Some sample commands include:

Validate importing a single CIF into an existing database at https://csd-theory.ccdc.cam.ac.uk :

import_csp_landscape.py https://csd-theory.ccdc.cam.ac.uk E:\CSP_Upload\existingLandscapeDatabaseName.csdsqlx E:\CSP_Upload\CSP_enriched_CIFs\singlestructurelandscape.cif -v

Import a folder of CIFs into a new database called "NewDatabase.csdsqlx" at https://csd-theory.ccdc.cam.ac.uk:8080/, with landscape name “NewLandscape”:

import_csp_landscape.py https://csd-theory.ccdc.cam.ac.uk:8080 NewDatabase.csdsqlx E:\CSP_Upload\CSP_enriched_CIFs\*.cif -n NewLandscape

Adding the CSD-Theory Landscape Database to the Server

The CSD-Theory Landscape database needs to be added to the /csd-data/ folder.

If you are copying the database via an SCP command to transfer the file between a local host and a remote host, you may need to run chown on the /csd-data/ folder to change it to the owner who is running SCP, such as onsiteadmin.

Ensure once the SCP command is complete, you change the owner of /csd-data/ and all databases inside back to ccdc.

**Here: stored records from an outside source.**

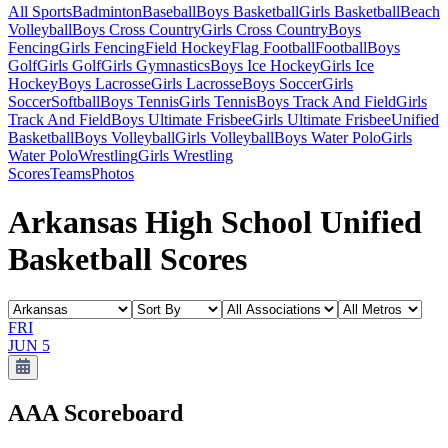
All Sports
Badminton
Baseball
Boys Basketball
Girls Basketball
Beach
Volleyball
Boys Cross Country
Girls Cross Country
Boys
Fencing
Girls Fencing
Field Hockey
Flag Football
Football
Boys
Golf
Girls Golf
Girls Gymnastics
Boys Ice Hockey
Girls Ice
Hockey
Boys Lacrosse
Girls Lacrosse
Boys Soccer
Girls
Soccer
Softball
Boys Tennis
Girls Tennis
Boys Track And Field
Girls
Track And Field
Boys Ultimate Frisbee
Girls Ultimate Frisbee
Unified
Basketball
Boys Volleyball
Girls Volleyball
Boys Water Polo
Girls
Water Polo
Wrestling
Girls Wrestling
Scores
Teams
Photos
Arkansas High School Unified
Basketball Scores
FRI
JUN 5
AAA
Scoreboard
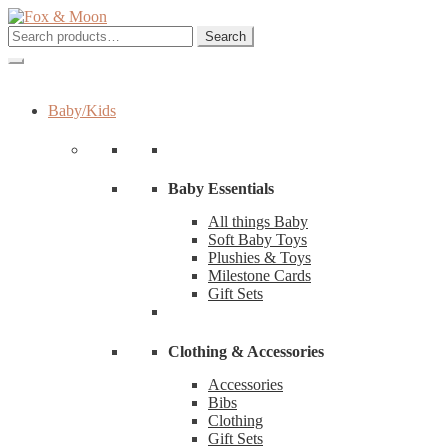
Skip
Skip
to
to
Search
Search
navigation
content
for:
Baby/Kids
Baby Essentials
All things Baby
Soft Baby Toys
Plushies & Toys
Milestone Cards
Gift Sets
Clothing & Accessories
Accessories
Bibs
Clothing
Gift Sets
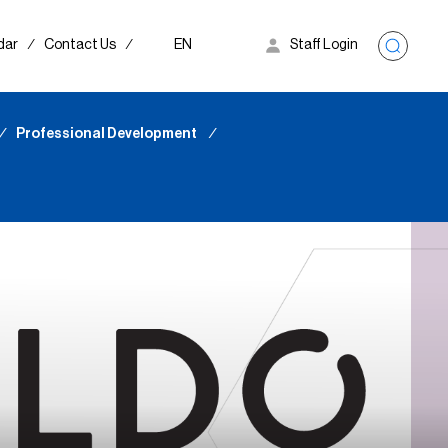
dar
∕
Contact Us
∕
EN
Staff Login
∕
Professional Development
∕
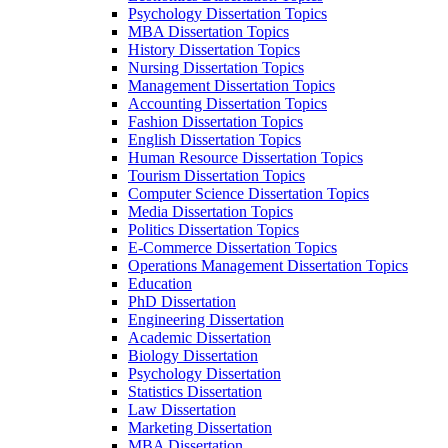
Psychology Dissertation Topics
MBA Dissertation Topics
History Dissertation Topics
Nursing Dissertation Topics
Management Dissertation Topics
Accounting Dissertation Topics
Fashion Dissertation Topics
English Dissertation Topics
Human Resource Dissertation Topics
Tourism Dissertation Topics
Computer Science Dissertation Topics
Media Dissertation Topics
Politics Dissertation Topics
E-Commerce Dissertation Topics
Operations Management Dissertation Topics
Education
PhD Dissertation
Engineering Dissertation
Academic Dissertation
Biology Dissertation
Psychology Dissertation
Statistics Dissertation
Law Dissertation
Marketing Dissertation
MBA Dissertation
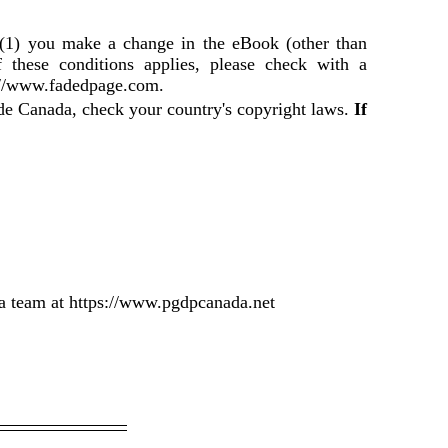
f (1) you make a change in the eBook (other than
f these conditions applies, please check with a
://www.fadedpage.com.
ide Canada, check your country's copyright laws.
If
a team at https://www.pgdpcanada.net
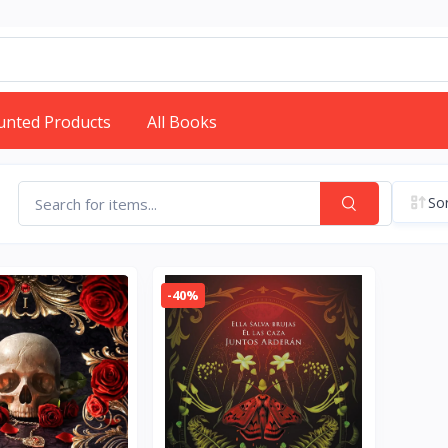
unted Products
All Books
Sor
-40%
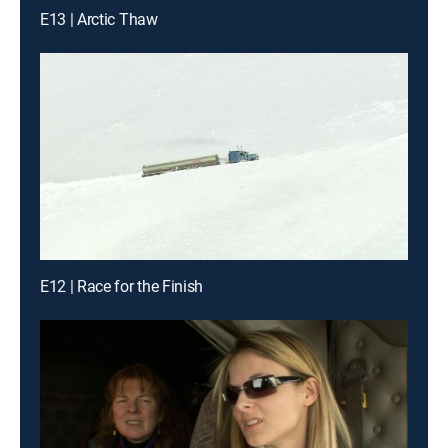
E13 | Arctic Thaw
E12 | Race for the Finish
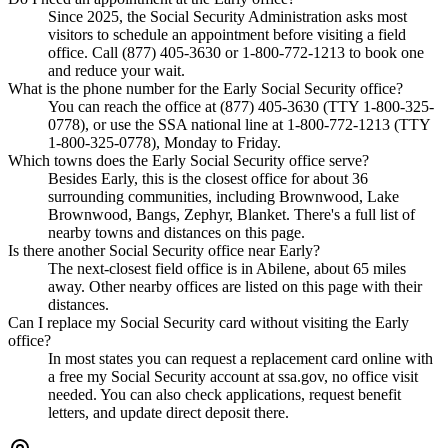
Since 2025, the Social Security Administration asks most
visitors to schedule an appointment before visiting a field
office. Call (877) 405-3630 or 1-800-772-1213 to book one
and reduce your wait.
What is the phone number for the Early Social Security office?
You can reach the office at (877) 405-3630 (TTY 1-800-325-
0778), or use the SSA national line at 1-800-772-1213 (TTY
1-800-325-0778), Monday to Friday.
Which towns does the Early Social Security office serve?
Besides Early, this is the closest office for about 36
surrounding communities, including Brownwood, Lake
Brownwood, Bangs, Zephyr, Blanket. There's a full list of
nearby towns and distances on this page.
Is there another Social Security office near Early?
The next-closest field office is in Abilene, about 65 miles
away. Other nearby offices are listed on this page with their
distances.
Can I replace my Social Security card without visiting the Early
office?
In most states you can request a replacement card online with
a free my Social Security account at ssa.gov, no office visit
needed. You can also check applications, request benefit
letters, and update direct deposit there.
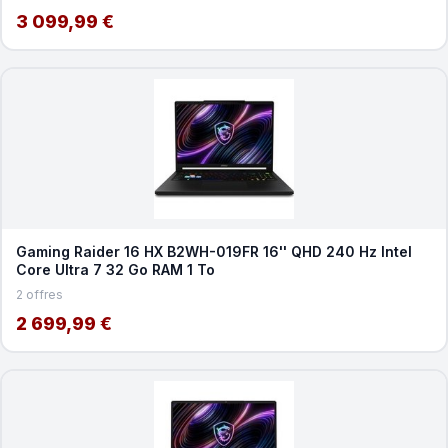
3 099,99 €
Gaming Raider 16 HX B2WH-019FR 16'' QHD 240 Hz Intel
Core Ultra 7 32 Go RAM 1 To
2 offres
2 699,99 €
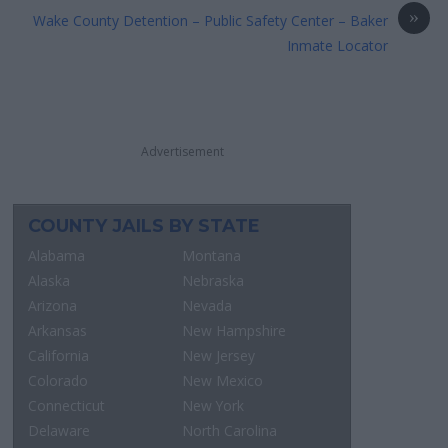
»
Wake County Detention – Public Safety Center – Baker
Inmate Locator
Advertisement
COUNTY JAILS BY STATE
Alabama
Montana
Alaska
Nebraska
Arizona
Nevada
Arkansas
New Hampshire
California
New Jersey
Colorado
New Mexico
Connecticut
New York
Delaware
North Carolina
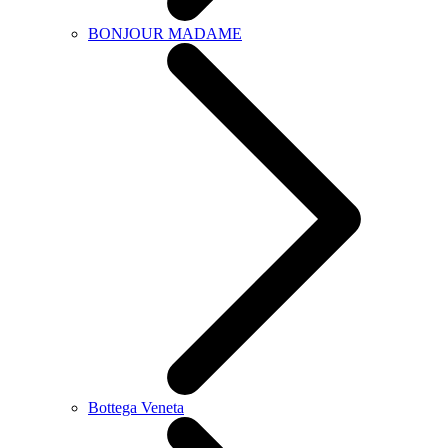
BONJOUR MADAME
Bottega Veneta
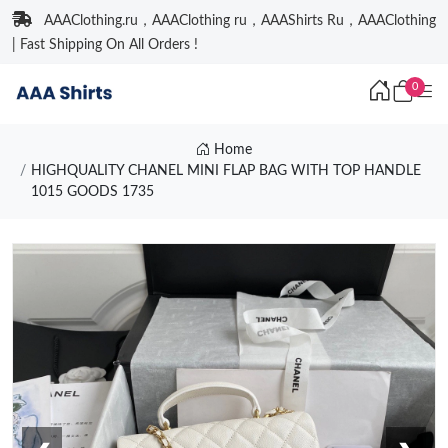
AAAClothing.ru，AAAClothing ru，AAAShirts Ru，AAAClothing
| Fast Shipping On All Orders !
0
Home
HIGHQUALITY CHANEL MINI FLAP BAG WITH TOP HANDLE
1015 GOODS 1735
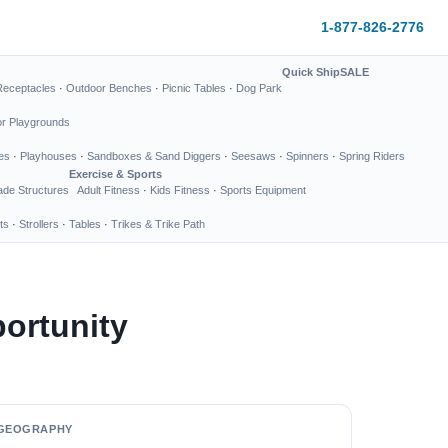
1-877-826-2776
Quick Ship
SALE
Receptacles
·
Outdoor Benches
·
Picnic Tables
·
Dog Park
or Playgrounds
es
·
Playhouses
·
Sandboxes & Sand Diggers
·
Seesaws
·
Spinners
·
Spring Riders
Exercise & Sports
de Structures
Adult Fitness
·
Kids Fitness
·
Sports Equipment
ts
·
Strollers
·
Tables
·
Trikes & Trike Path
ortunity
GEOGRAPHY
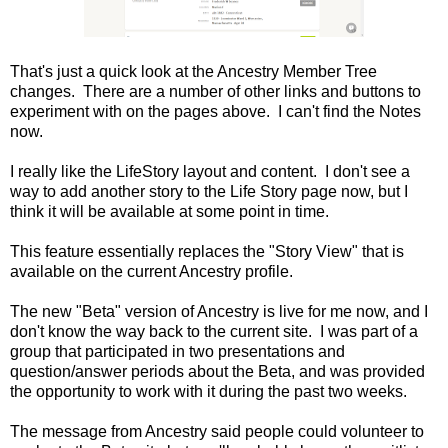
That's just a quick look at the Ancestry Member Tree
changes. There are a number of other links and buttons to
experiment with on the pages above. I can't find the Notes
now.
I really like the LifeStory layout and content. I don't see a
way to add another story to the Life Story page now, but I
think it will be available at some point in time.
This feature essentially replaces the "Story View" that is
available on the current Ancestry profile.
The new "Beta" version of Ancestry is live for me now, and I
don't know the way back to the current site. I was part of a
group that participated in two presentations and
question/answer periods about the Beta, and was provided
the opportunity to work with it during the past two weeks.
The message from Ancestry said people could volunteer to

Adding a CSD-Theory Metadata database (CSPDatabase.db) to the Server

Ensure you have copied the blank CSPDatabase.db to your /csd-data/ folder and ensure the name is CSPDatabase.db

Containers run as the ccdc user, so run chown ccdc.ccdc on the CSPDatabase.db file. The user "ccdc" must have read access to any in-house or CSP databases, as indicated in link.

Mapping to the databases in docker-compose.database.yml

Start by taking down the instance of the WebCSD docker container and update the docker-compose.database.yml file. You can start from docker-compose.sample-csd-theory-db-config.yml. Updates should include:

Update locations and names in the the webcsdbackend volumes and environment sections, e.g.

  webcsdbackend:
    volumes:
      - ./csd-data/LandscapeDatabaseName.csdsqlx:/csd-data
    environment:
      - ServiceSettings__Databases__2__Name=LandscapeDatabaseName
      - ServiceSettings__Databases__2__ConnectionString=/csd-data/LandscapeDatabaseName.csdsqlx

the volumes of the webcsd-theory section and optional settings in the environment section (described below), e.g.

    volumes:
      - ./csd-data/CSPDatabase.db:/app/CSPDatabase.db
      - ./csd-data/LandscapeDatabaseName.csdsqlx:/app/databases/CSPLandscape.csdsqlx

    environment:

       - ReportSettings__CspStructureDatabaseConnectionString=/app/databases/CSPLandscape.csdsqlx

       - ReverseProxy__Clusters__csdtheory__Destinations__csdtheory/destination1__Address=http://webcsd-theory:${WEBCSD_PORT}

Once you have edited and saved the docker-compose.database.yml file, restart the docker container. You should now be able to access all the basic CSD-Theory functionality.

Reports

If you wish to run reports, the Landscape Database needs to be mapped to CSPLandscape.csdsqlx and you need to include the ReportSettings environment information.

Ports other than 80

If you are running on a port other than 80, ensure the ConnectionString environment detail (ReverseProxy) includes the port information. Do not include a backslash on the CSP url.

Additional landscape analysis

Once a CSP landscape has been ingested into CSD-Theory there are additional steps that can be taken to add extra information.

Similarity heatplot

To compare structures within a landscape, the script csp_similar_structures.py will produce a heatplot showing the similarity between (up to) the 25 lowest energy structures. The script has a syntax

python csp_similar_structures.py http://my.landscape.server:12345 wonder_drug.csdsqlx wonder_drug --pxrd_threshold 0.98

This will run similar structures calculations in the CSP landscape wonder_drug. The optional argument --pxrd_threshold sets the PXRD similarity threshold.

Cross reference to experimental structures

Structures within a landscape can also be compared to experimental data from an in-house database. This requires the script csp_cross_reference.py with the syntax

python csp_cross_reference.py http://my.landscape.server:12345 wonder_drug.csdsqlx my_in-house_database.csdsql

This will cross reference all structures in the CSP database "wonder_drug" with observed structures in the my_inhouse_database of experimental structures. If no in-house database is referenced the script will run a comparison against the CSD.